PROBLEM DESCRIPTION: If a line includes "nose", copy it out of the entries.

(Records drawn from a dataset)
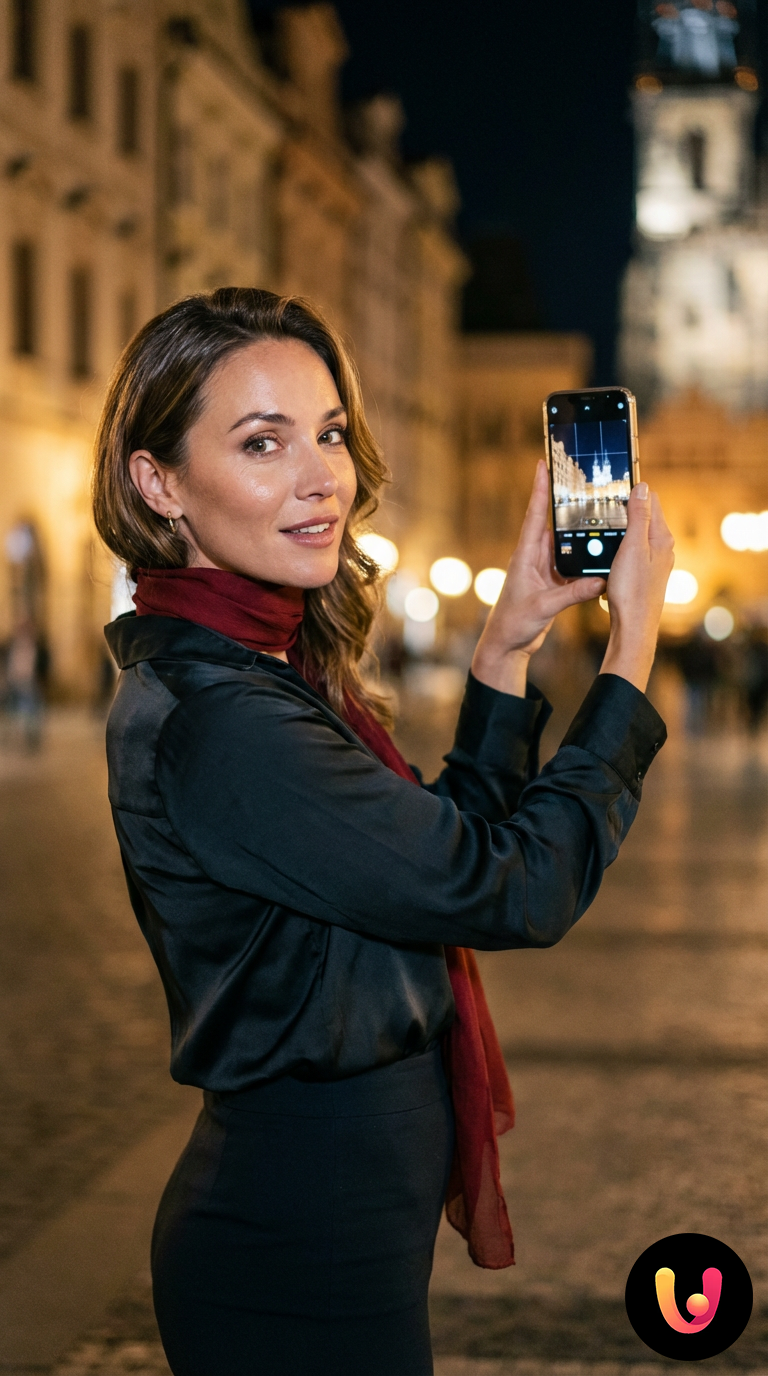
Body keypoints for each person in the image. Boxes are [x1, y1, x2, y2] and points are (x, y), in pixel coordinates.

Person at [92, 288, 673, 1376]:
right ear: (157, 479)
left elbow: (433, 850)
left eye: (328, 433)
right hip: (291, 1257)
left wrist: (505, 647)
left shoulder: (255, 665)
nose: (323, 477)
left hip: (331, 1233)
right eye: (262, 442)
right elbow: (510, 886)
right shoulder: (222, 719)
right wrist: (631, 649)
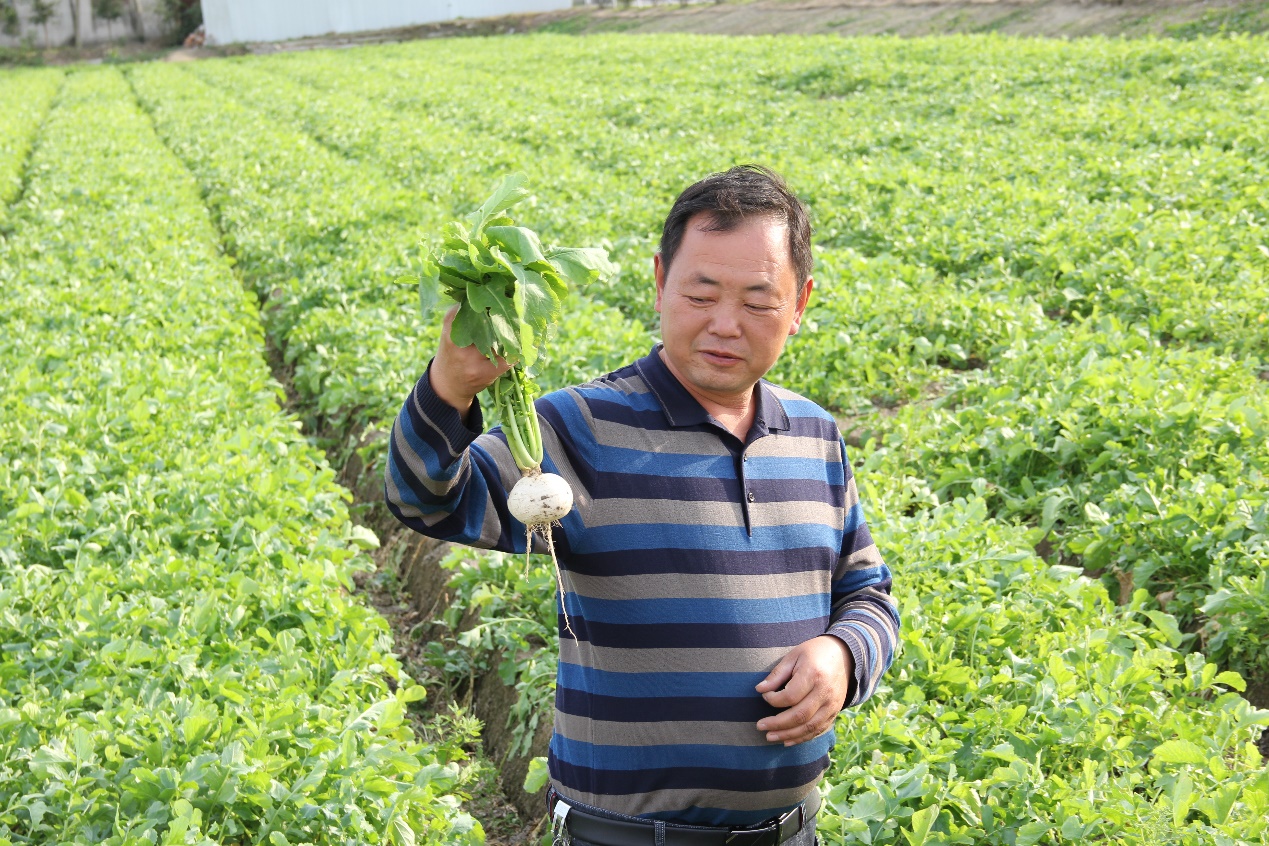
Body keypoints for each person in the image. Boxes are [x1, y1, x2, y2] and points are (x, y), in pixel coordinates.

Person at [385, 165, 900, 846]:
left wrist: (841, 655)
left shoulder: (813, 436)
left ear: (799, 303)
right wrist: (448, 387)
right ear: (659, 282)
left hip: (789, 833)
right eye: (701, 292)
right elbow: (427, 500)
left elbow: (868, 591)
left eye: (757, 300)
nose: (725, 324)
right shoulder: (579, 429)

--

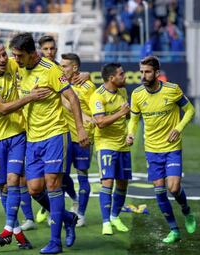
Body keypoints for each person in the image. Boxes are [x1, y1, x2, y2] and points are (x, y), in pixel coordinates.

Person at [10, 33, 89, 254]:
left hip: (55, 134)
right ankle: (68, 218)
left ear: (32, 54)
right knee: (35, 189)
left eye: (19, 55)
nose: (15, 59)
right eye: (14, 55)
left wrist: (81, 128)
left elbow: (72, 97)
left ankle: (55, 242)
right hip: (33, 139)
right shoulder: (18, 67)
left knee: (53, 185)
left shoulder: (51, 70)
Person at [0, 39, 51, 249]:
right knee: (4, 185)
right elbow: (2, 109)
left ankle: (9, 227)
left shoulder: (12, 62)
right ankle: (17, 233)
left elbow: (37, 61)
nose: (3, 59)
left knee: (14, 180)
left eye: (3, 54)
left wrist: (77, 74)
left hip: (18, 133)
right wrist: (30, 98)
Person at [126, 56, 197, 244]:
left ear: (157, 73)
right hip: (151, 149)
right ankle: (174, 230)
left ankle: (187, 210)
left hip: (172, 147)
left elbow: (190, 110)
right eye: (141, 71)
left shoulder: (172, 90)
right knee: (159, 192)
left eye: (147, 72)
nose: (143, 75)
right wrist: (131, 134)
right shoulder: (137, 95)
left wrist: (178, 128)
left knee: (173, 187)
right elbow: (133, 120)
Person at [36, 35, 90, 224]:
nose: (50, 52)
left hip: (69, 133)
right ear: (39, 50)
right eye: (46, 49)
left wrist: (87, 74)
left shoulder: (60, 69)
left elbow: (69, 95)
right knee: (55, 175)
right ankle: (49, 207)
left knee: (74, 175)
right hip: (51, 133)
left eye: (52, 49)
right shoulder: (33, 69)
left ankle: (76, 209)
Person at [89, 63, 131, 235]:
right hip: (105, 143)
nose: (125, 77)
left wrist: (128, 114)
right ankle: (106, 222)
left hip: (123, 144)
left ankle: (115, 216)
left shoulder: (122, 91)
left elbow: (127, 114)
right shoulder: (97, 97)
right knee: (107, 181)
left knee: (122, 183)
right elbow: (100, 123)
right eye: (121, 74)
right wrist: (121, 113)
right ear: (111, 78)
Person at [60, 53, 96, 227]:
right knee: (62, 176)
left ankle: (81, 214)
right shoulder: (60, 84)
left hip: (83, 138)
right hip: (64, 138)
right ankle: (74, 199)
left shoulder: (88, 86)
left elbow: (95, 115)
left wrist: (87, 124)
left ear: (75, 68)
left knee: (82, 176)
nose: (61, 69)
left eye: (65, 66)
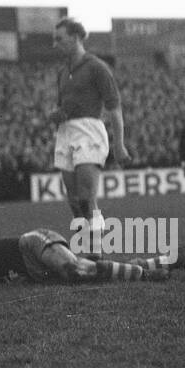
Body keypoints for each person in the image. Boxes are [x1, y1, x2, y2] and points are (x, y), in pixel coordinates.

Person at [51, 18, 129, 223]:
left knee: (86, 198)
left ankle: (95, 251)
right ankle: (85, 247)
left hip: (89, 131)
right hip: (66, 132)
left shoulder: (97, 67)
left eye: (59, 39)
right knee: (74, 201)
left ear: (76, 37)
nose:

* * *

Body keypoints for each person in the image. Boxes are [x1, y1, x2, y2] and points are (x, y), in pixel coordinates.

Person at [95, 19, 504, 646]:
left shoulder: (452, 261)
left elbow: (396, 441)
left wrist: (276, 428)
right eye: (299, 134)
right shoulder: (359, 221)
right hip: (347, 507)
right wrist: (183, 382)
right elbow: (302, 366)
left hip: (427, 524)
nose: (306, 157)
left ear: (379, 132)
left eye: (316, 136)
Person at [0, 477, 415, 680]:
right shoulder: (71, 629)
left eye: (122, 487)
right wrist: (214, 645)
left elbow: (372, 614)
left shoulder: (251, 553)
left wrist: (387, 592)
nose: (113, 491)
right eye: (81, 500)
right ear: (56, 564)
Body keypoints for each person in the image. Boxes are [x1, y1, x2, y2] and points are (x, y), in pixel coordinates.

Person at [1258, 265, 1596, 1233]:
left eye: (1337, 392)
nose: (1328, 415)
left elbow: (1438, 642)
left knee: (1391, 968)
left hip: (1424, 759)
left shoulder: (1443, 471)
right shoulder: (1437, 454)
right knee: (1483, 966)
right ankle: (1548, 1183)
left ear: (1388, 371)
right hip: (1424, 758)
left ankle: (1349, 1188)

FINISHED EXERCISE:
nose: (323, 477)
nose: (725, 324)
nose: (15, 59)
nose: (3, 59)
nose: (143, 75)
nose: (50, 52)
nose: (125, 77)
nose: (61, 69)
nose:
nose: (306, 157)
nose: (113, 491)
nose: (1328, 415)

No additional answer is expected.